In the spring of 2009, former vice president Richard Cheney gave a major address at the American Enterprise Institute in Washington, forcefully defending the Bush White House’s national security policies and accusing the Obama administration of endangering American lives by unraveling some of those policies.
On Friday, three years into an Obama administration that has not yet seen a successful attack on American soil, Cheney was back at AEI, where he was asked rather bluntly: Was he wrong?
His answer: no.
The Obama administration, Cheney said, has “been successful in part because of the capabilites we left them with, the intelligence we left them with,” adding that there has been a “continuum” between administrations.
Cheney, at AEI for an event to mark the anniversary of the Sept. 11 attacks, reprised his criticism of President Obama’s decision to investigate the CIA’s counterterrorism program and to bar the use of harsh interrogation techniques on terrorism suspects.
He also sounded just as unrepentant, and occasionally sarcastic, as he did the last time.
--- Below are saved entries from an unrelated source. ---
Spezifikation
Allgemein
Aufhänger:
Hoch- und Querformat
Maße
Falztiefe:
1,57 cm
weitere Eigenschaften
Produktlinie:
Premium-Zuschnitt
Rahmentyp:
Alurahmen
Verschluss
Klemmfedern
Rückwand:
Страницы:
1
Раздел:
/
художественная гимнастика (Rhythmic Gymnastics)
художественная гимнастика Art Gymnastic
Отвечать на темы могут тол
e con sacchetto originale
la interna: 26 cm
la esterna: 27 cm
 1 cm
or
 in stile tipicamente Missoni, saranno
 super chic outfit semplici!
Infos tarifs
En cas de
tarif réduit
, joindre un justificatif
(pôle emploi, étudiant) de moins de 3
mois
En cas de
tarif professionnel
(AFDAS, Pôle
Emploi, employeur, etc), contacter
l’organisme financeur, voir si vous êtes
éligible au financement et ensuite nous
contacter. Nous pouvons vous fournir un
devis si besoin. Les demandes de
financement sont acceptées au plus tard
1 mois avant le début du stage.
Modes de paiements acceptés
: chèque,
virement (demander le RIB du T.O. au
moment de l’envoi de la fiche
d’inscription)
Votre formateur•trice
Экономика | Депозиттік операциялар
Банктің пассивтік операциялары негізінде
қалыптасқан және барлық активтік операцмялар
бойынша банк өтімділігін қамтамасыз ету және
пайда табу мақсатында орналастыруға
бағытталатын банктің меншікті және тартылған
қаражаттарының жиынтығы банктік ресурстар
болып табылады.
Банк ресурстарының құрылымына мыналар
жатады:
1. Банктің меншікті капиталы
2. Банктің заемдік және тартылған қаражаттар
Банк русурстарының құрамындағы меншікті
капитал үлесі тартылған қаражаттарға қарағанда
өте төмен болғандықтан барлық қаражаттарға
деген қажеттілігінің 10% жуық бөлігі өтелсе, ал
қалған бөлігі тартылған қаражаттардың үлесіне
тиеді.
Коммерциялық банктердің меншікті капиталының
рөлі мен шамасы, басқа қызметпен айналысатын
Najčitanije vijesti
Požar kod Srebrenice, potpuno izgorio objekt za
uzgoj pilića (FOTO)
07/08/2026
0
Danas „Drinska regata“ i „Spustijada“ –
“I don’t know what they would do today if they captured the equivalent of Khalid Sheikh Mohammed,” the self-described mastermind of the Sept. 11 attacks. “Probably read him his Miranda rights, I don’t know.”
On issues of national security, Cheney added, “I do think it was a mistake for [the Obama administration] not to stay as actively and aggressively as involved.”
With the exception of the killing of Osama bin Laden, Cheney did not mention the string of successes against al-Qaeda over the past several months — including the killing of the group’s second in command, Atiyah Abd al-Rahman. As for the killing of bin Laden, he said the Obama administration owed at least some credit to the work done during the Bush years, contending, as others have, that it was enhanced interrogation that produced intelligence that helped located the network’s leader.
Others have argued that the Obama administration has been more successful in its counterterrorism efforts because of what it changed about Bush policy -- escalating drone strikes even further, for instance, and ending the CIA’s secret interrogation program.
On the eve of the 10th anniversary of the Sept. 11 attacks, Cheney did allow that there was evidence that the United States has made significant progress against al-Qaeda and other terrorist groups.
Asked how Americans would know when the “Global War on Terror,” as it as called by the Bush administration, was over, the former vice president said there would be no “a-ha moment.”
“It is,” he said, “the kind of thing that gradually fades over time.”